Data to use:
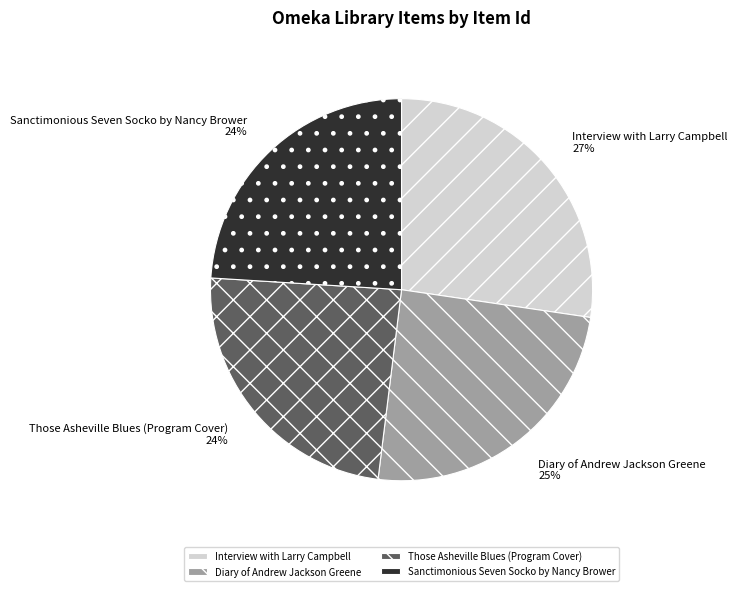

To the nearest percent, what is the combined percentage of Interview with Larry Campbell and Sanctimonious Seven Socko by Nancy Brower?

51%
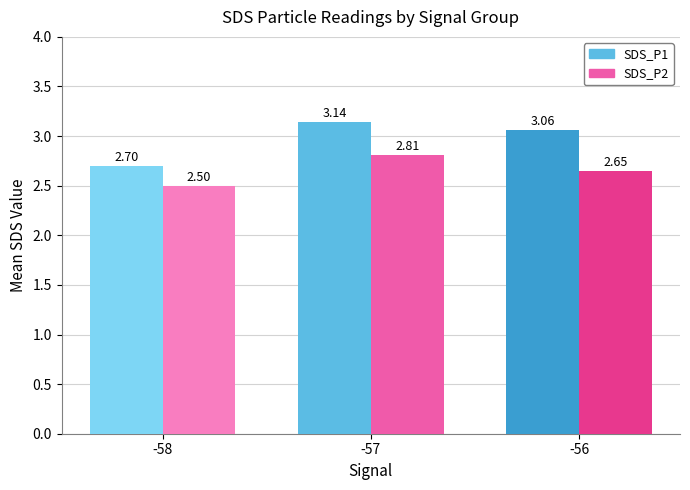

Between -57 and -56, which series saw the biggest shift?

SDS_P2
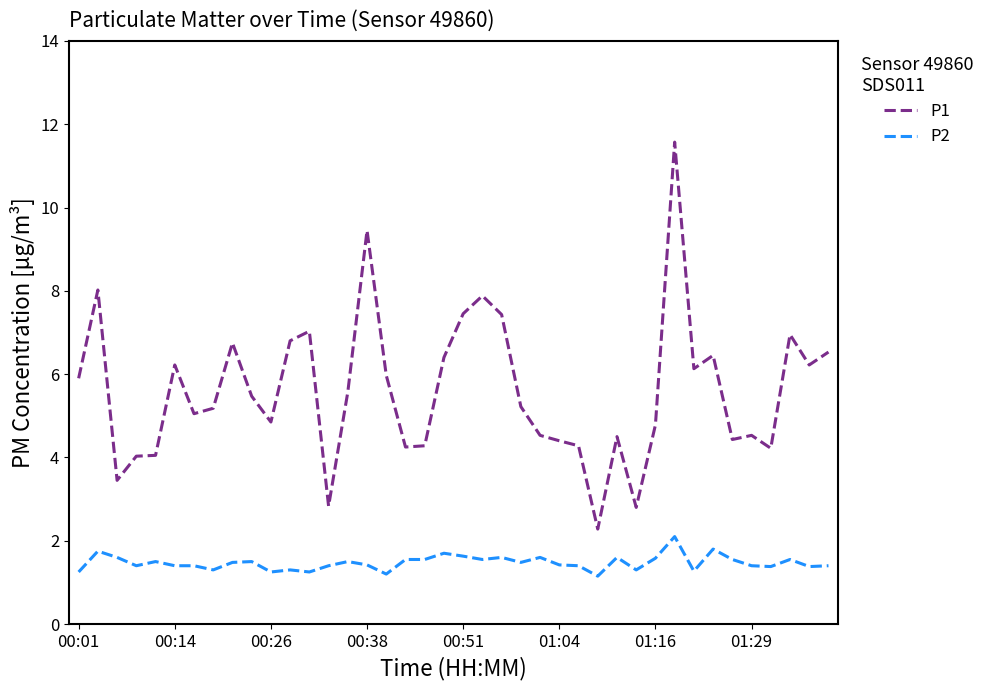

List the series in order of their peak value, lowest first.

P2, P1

Your assignment: Can you repeat every line of the items above word for word, leaving out the pictures?

Task response:
To the nearest percent, what is the combined percentage of Interview with Larry Campbell and Sanctimonious Seven Socko by Nancy Brower?

51%

Between -57 and -56, which series saw the biggest shift?

SDS_P2

List the series in order of their peak value, lowest first.

P2, P1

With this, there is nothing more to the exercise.